BEGIN Data provided

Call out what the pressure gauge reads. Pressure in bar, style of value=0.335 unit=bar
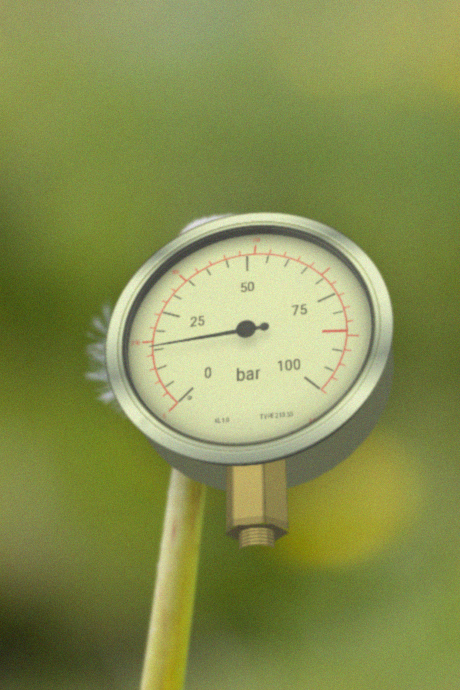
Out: value=15 unit=bar
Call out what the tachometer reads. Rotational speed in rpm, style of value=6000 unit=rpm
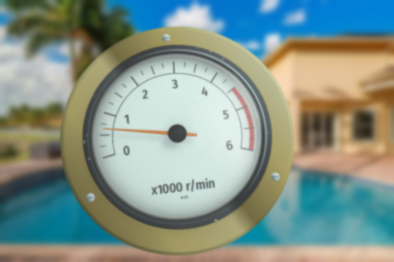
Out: value=625 unit=rpm
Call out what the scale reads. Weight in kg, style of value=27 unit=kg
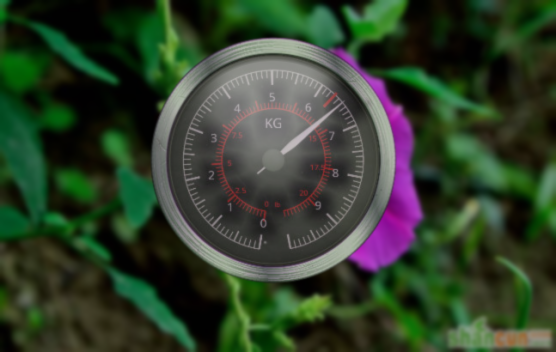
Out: value=6.5 unit=kg
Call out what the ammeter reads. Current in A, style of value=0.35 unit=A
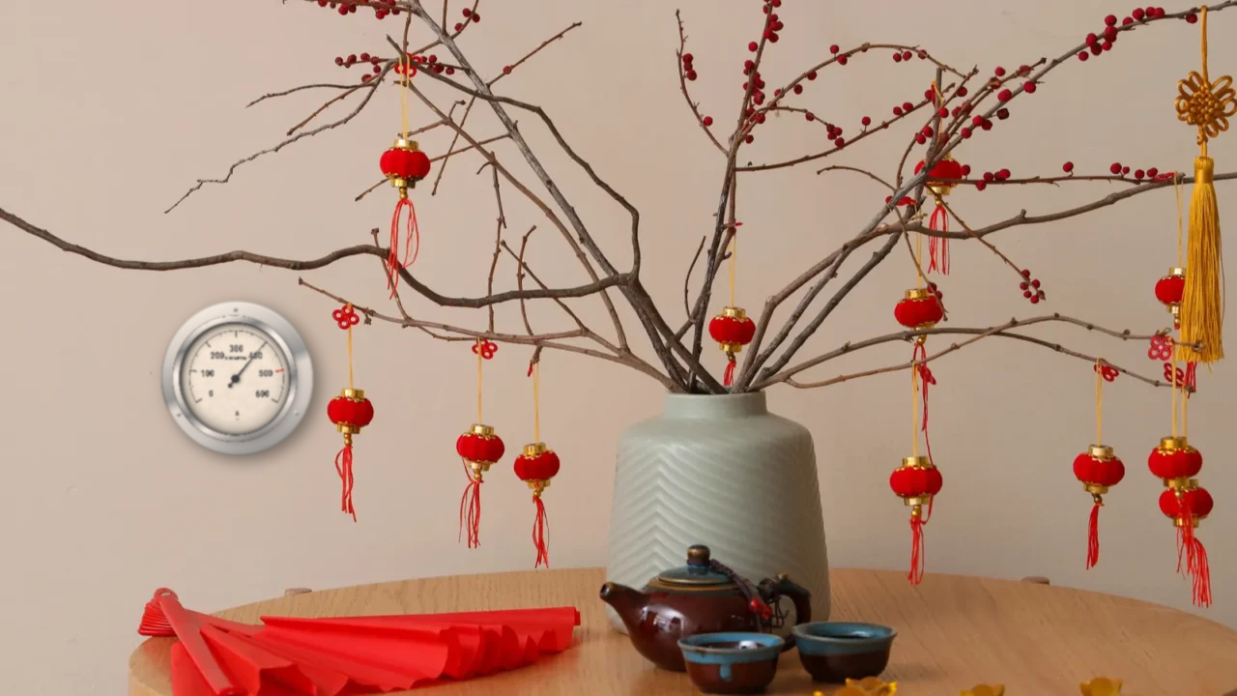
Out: value=400 unit=A
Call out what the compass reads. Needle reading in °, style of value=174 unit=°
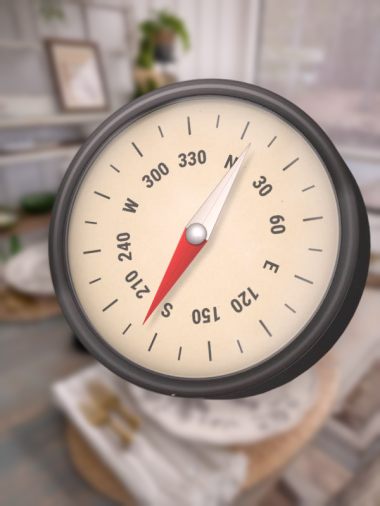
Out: value=187.5 unit=°
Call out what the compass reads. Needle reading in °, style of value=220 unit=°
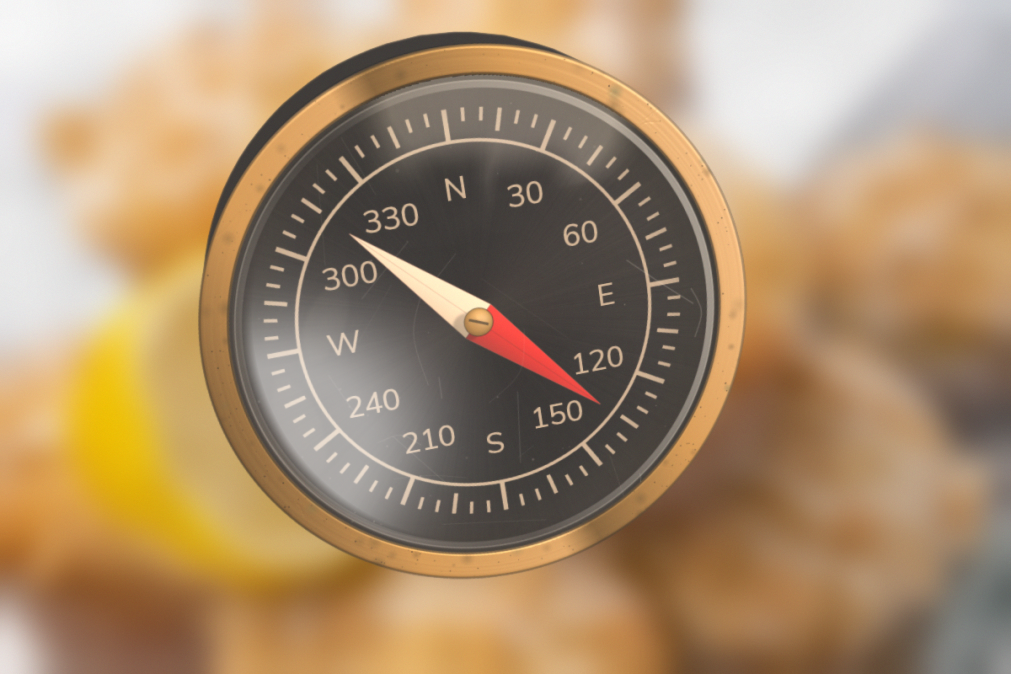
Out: value=135 unit=°
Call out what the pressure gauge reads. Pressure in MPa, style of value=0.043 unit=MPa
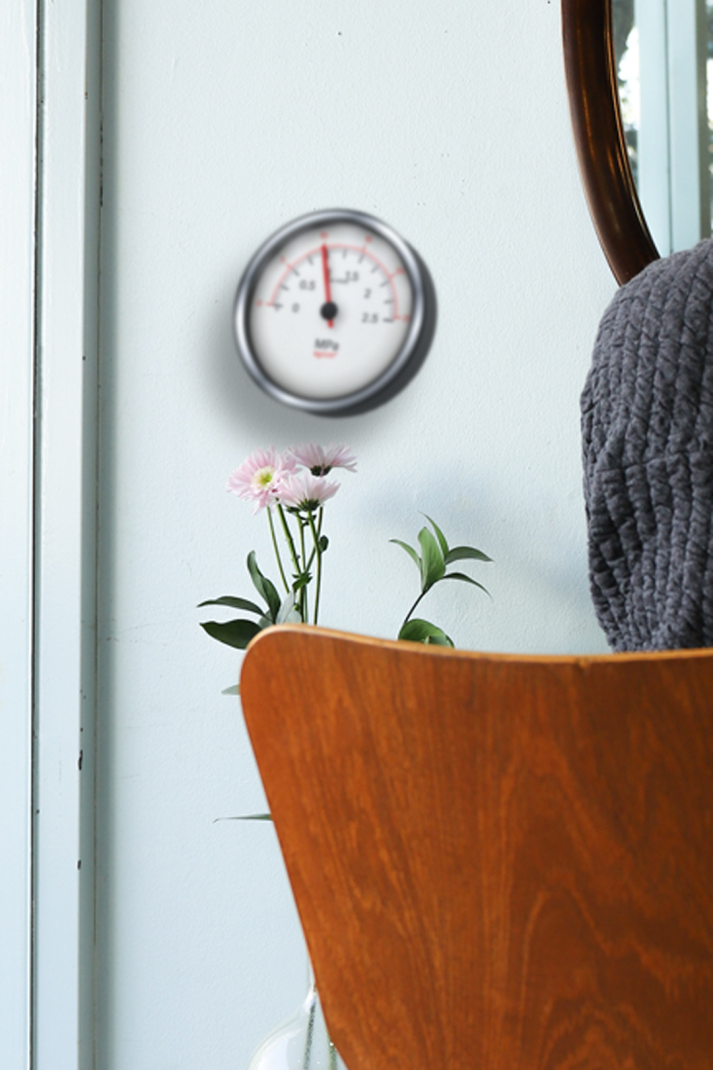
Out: value=1 unit=MPa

END Data provided

## [Exercise aim]
Rewrite all the items above, swapping "Call out" for "Report" everywhere and leaving everything else as it is. Don't include the pictures in your answer.

## [Response]
Report what the pressure gauge reads. Pressure in bar, style of value=0.335 unit=bar
Out: value=15 unit=bar
Report what the tachometer reads. Rotational speed in rpm, style of value=6000 unit=rpm
Out: value=625 unit=rpm
Report what the scale reads. Weight in kg, style of value=27 unit=kg
Out: value=6.5 unit=kg
Report what the ammeter reads. Current in A, style of value=0.35 unit=A
Out: value=400 unit=A
Report what the compass reads. Needle reading in °, style of value=174 unit=°
Out: value=187.5 unit=°
Report what the compass reads. Needle reading in °, style of value=220 unit=°
Out: value=135 unit=°
Report what the pressure gauge reads. Pressure in MPa, style of value=0.043 unit=MPa
Out: value=1 unit=MPa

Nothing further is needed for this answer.